# REQUEST
Skipping all images, output the listing word for word.

# DATA LISTING
-------------------------

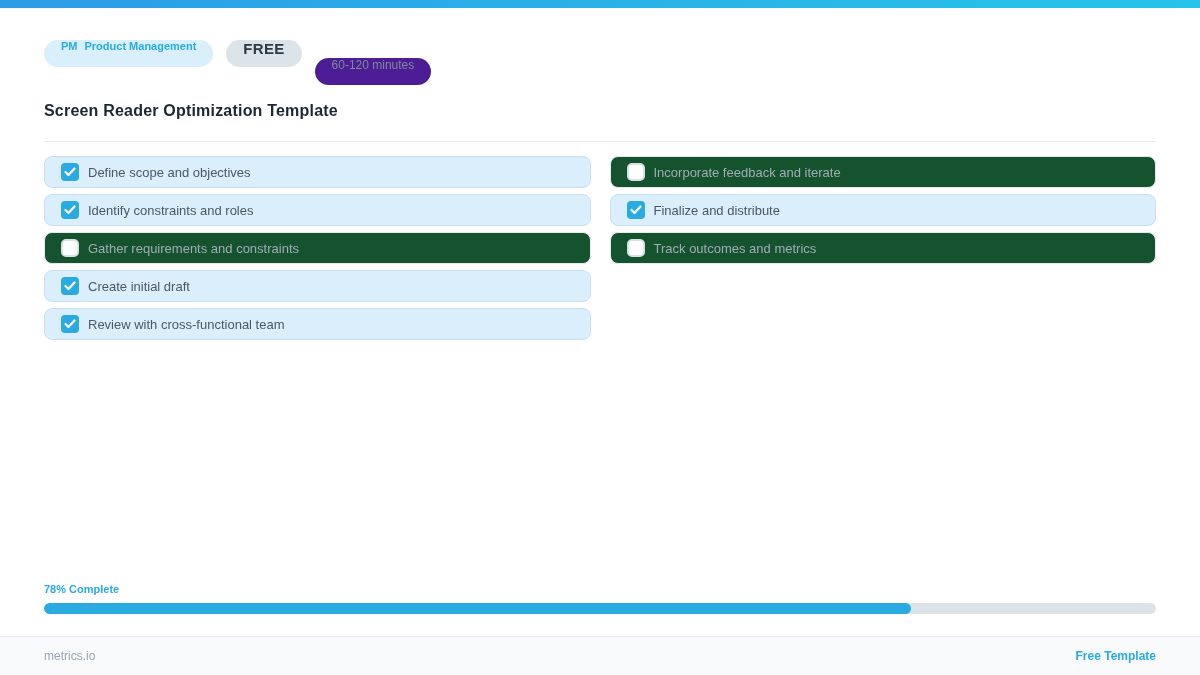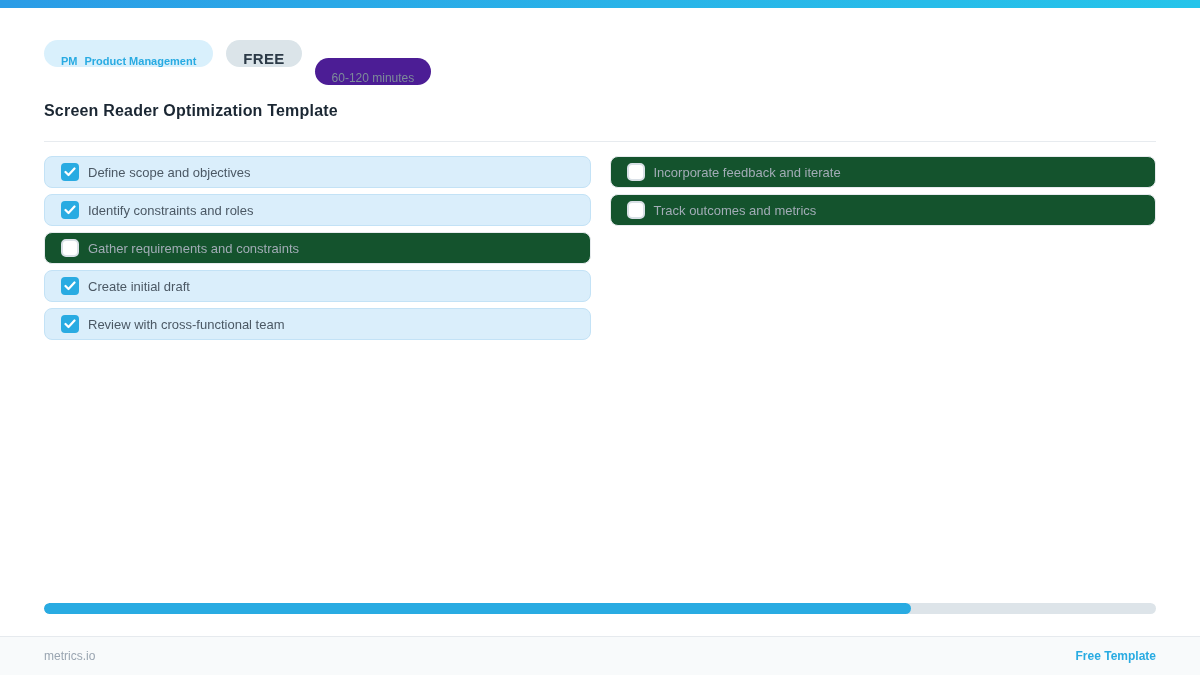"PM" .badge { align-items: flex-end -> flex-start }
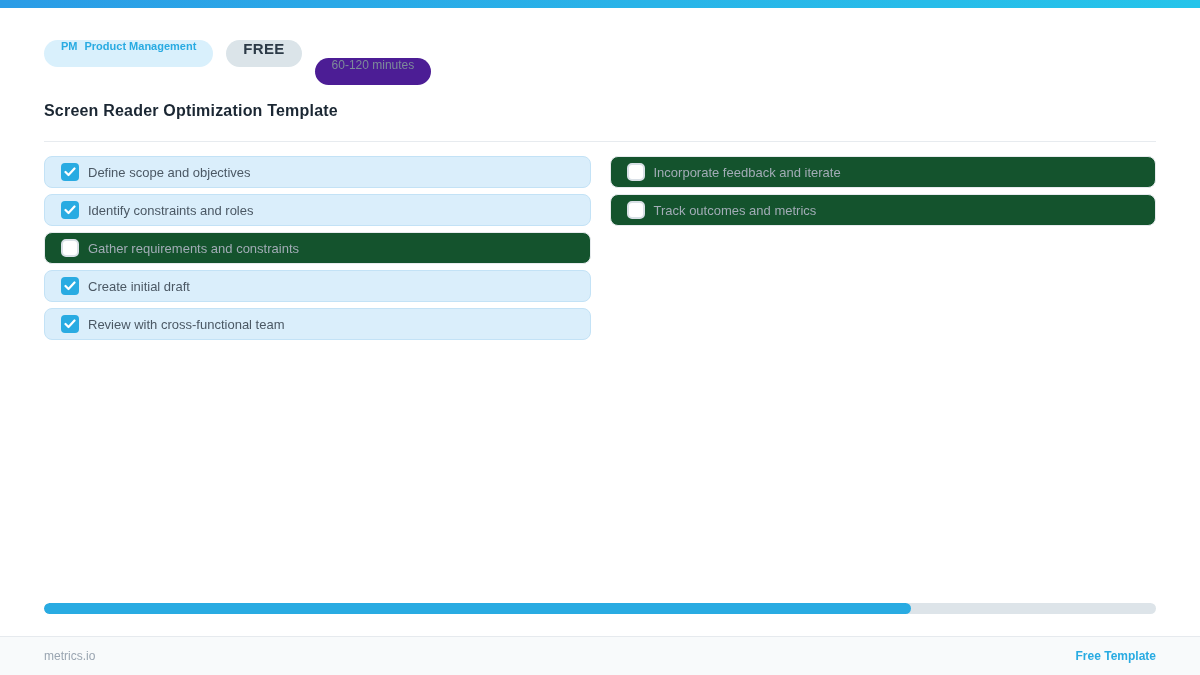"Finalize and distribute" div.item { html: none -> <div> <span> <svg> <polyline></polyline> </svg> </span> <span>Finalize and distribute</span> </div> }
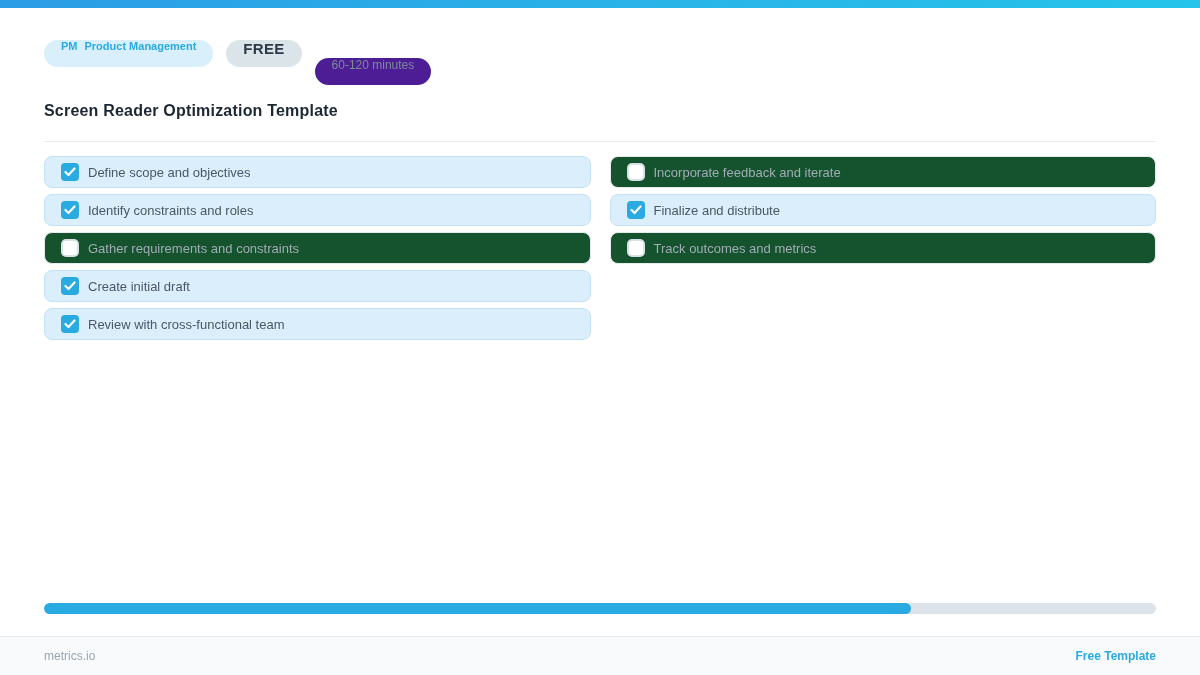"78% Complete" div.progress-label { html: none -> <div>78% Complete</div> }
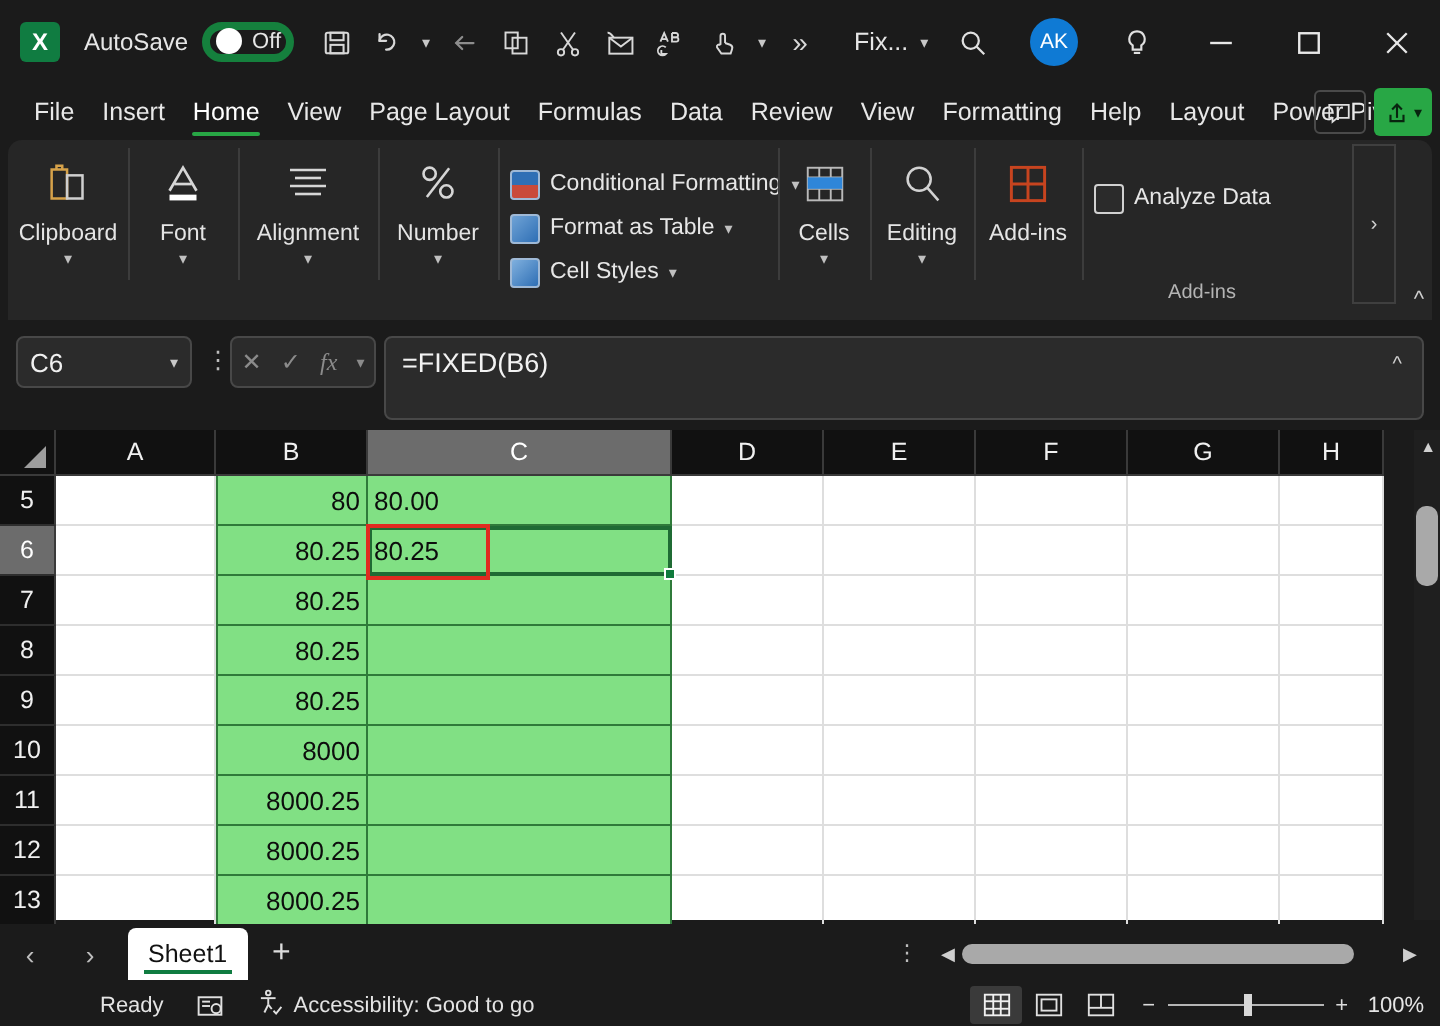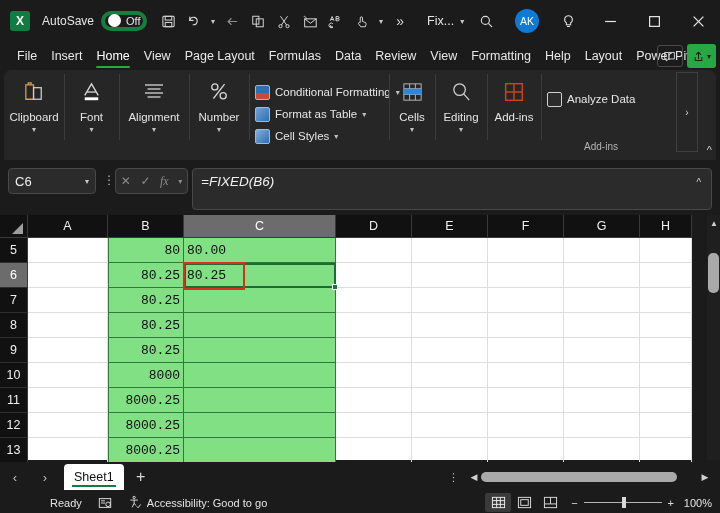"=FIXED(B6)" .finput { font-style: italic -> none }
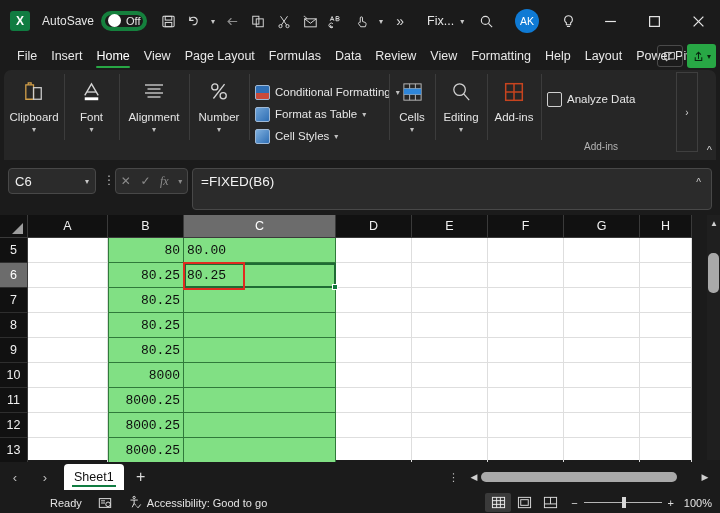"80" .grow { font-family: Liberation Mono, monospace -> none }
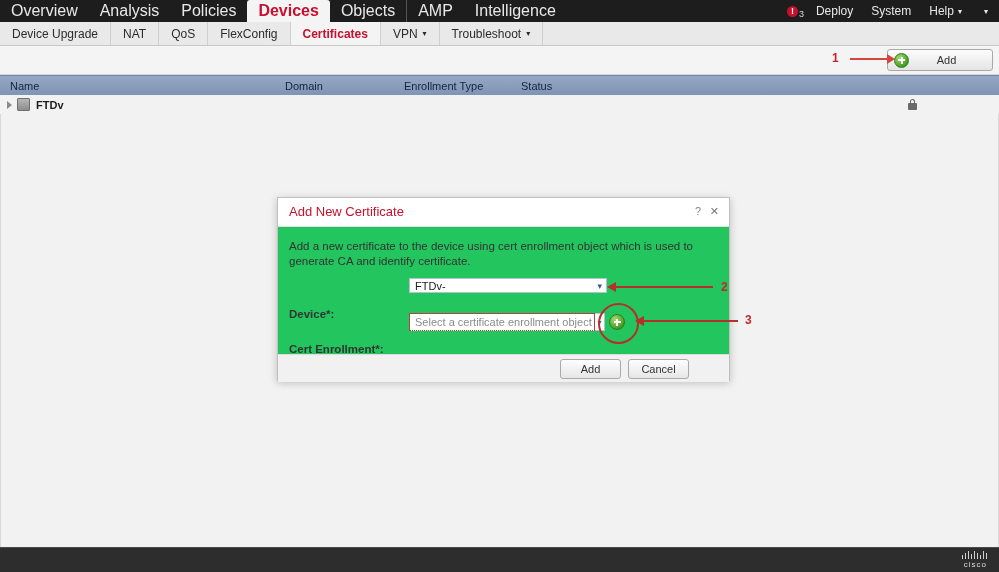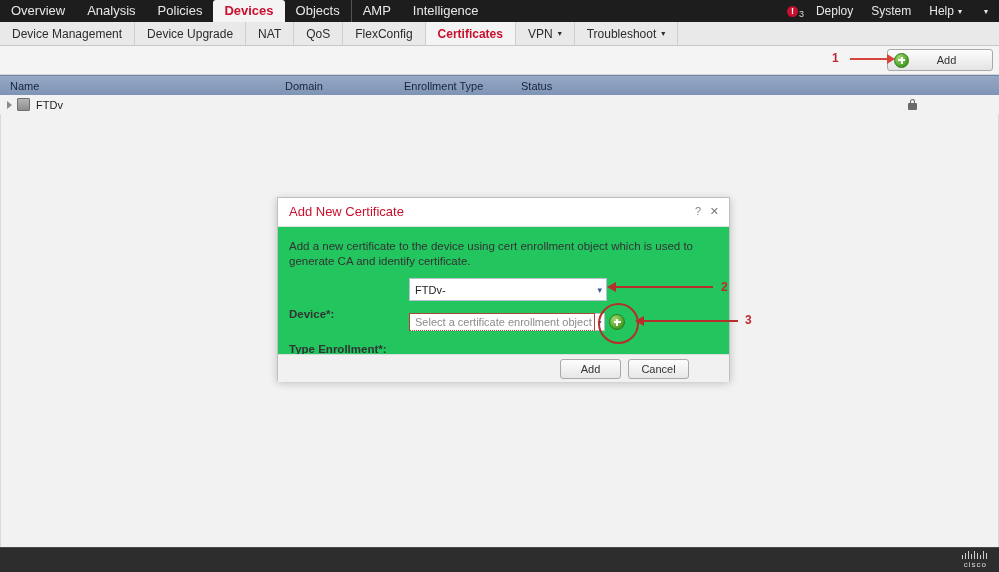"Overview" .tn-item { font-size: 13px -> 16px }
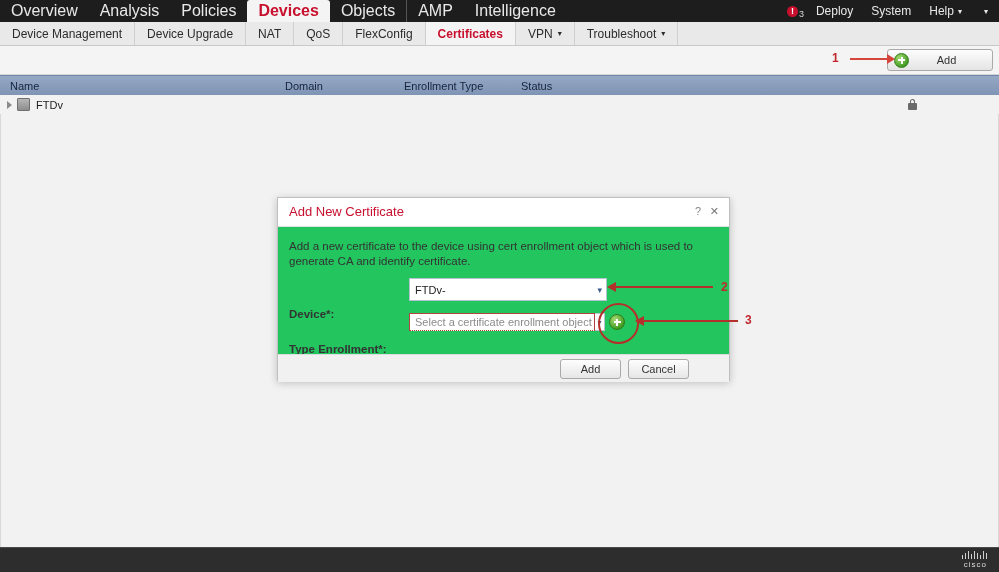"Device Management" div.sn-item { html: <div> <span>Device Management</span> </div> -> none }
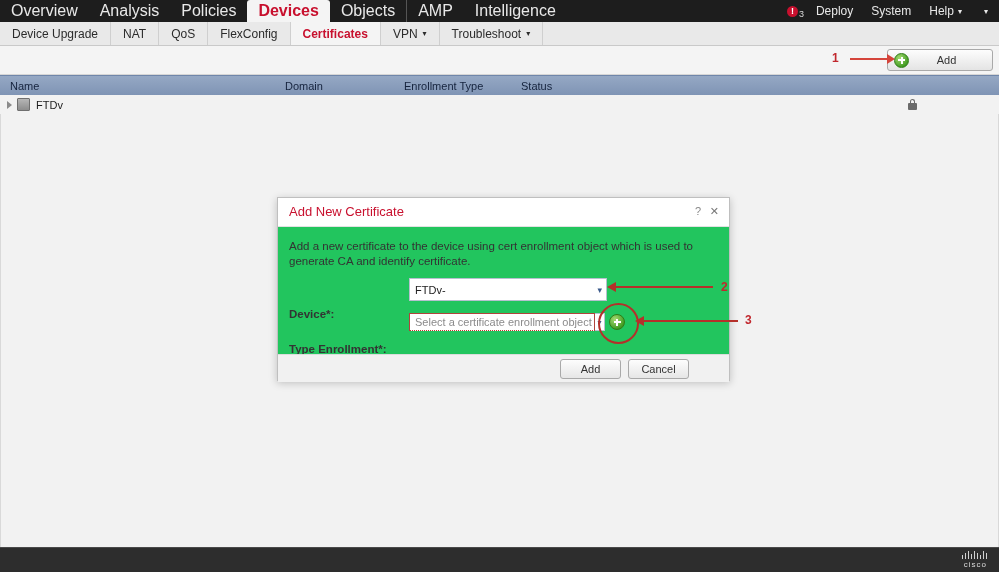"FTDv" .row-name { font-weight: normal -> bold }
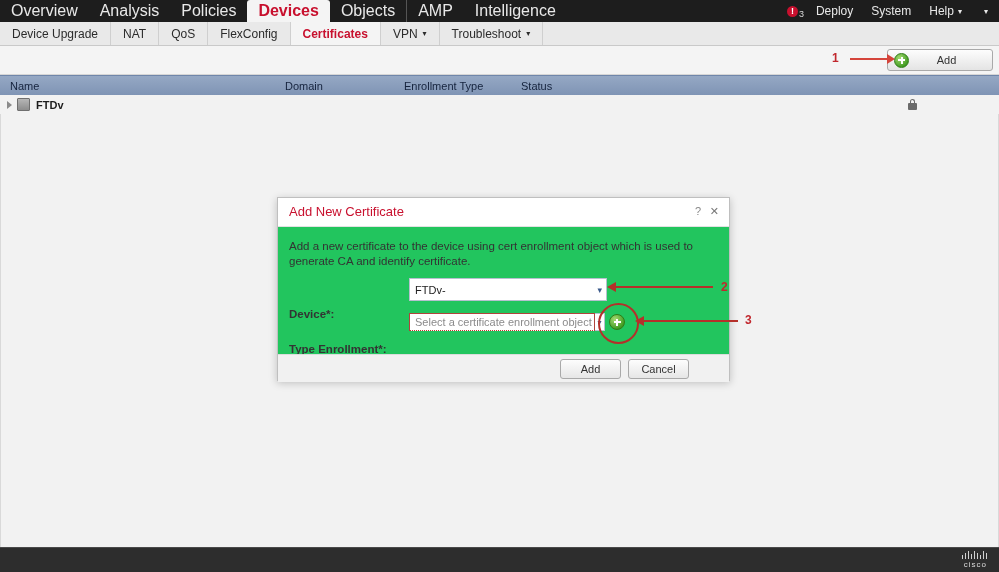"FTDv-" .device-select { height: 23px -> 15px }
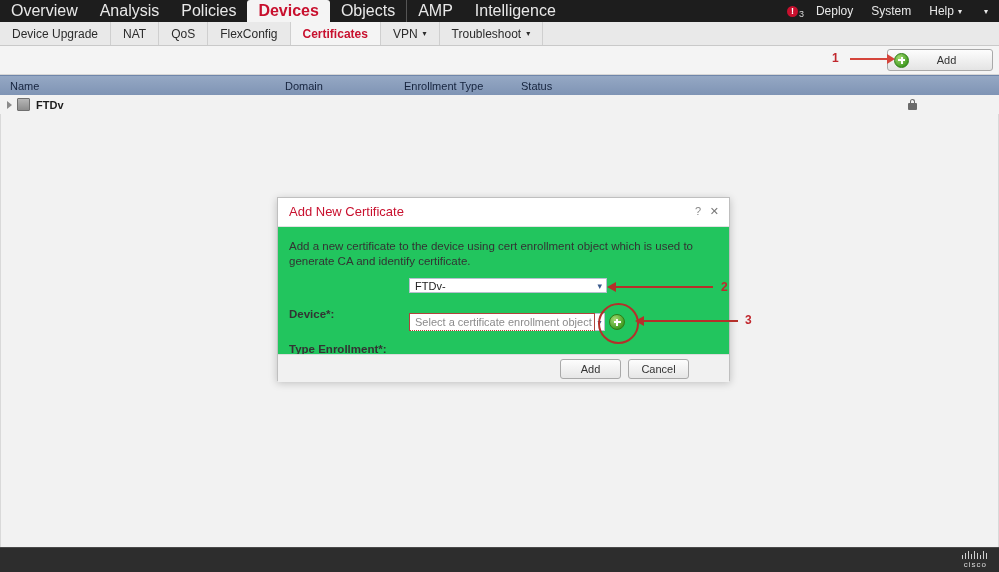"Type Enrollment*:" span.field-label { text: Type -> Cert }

-------------------------

# RESULT OF THIS TASK
"PM" .badge { align-items: flex-end -> flex-start }
"Finalize and distribute" div.item { html: none -> <div> <span> <svg> <polyline></polyline> </svg> </span> <span>Finalize and distribute</span> </div> }
"78% Complete" div.progress-label { html: none -> <div>78% Complete</div> }
"=FIXED(B6)" .finput { font-style: italic -> none }
"80" .grow { font-family: Liberation Mono, monospace -> none }
"Overview" .tn-item { font-size: 13px -> 16px }
"Device Management" div.sn-item { html: <div> <span>Device Management</span> </div> -> none }
"FTDv" .row-name { font-weight: normal -> bold }
"FTDv-" .device-select { height: 23px -> 15px }
"Type Enrollment*:" span.field-label { text: Type -> Cert }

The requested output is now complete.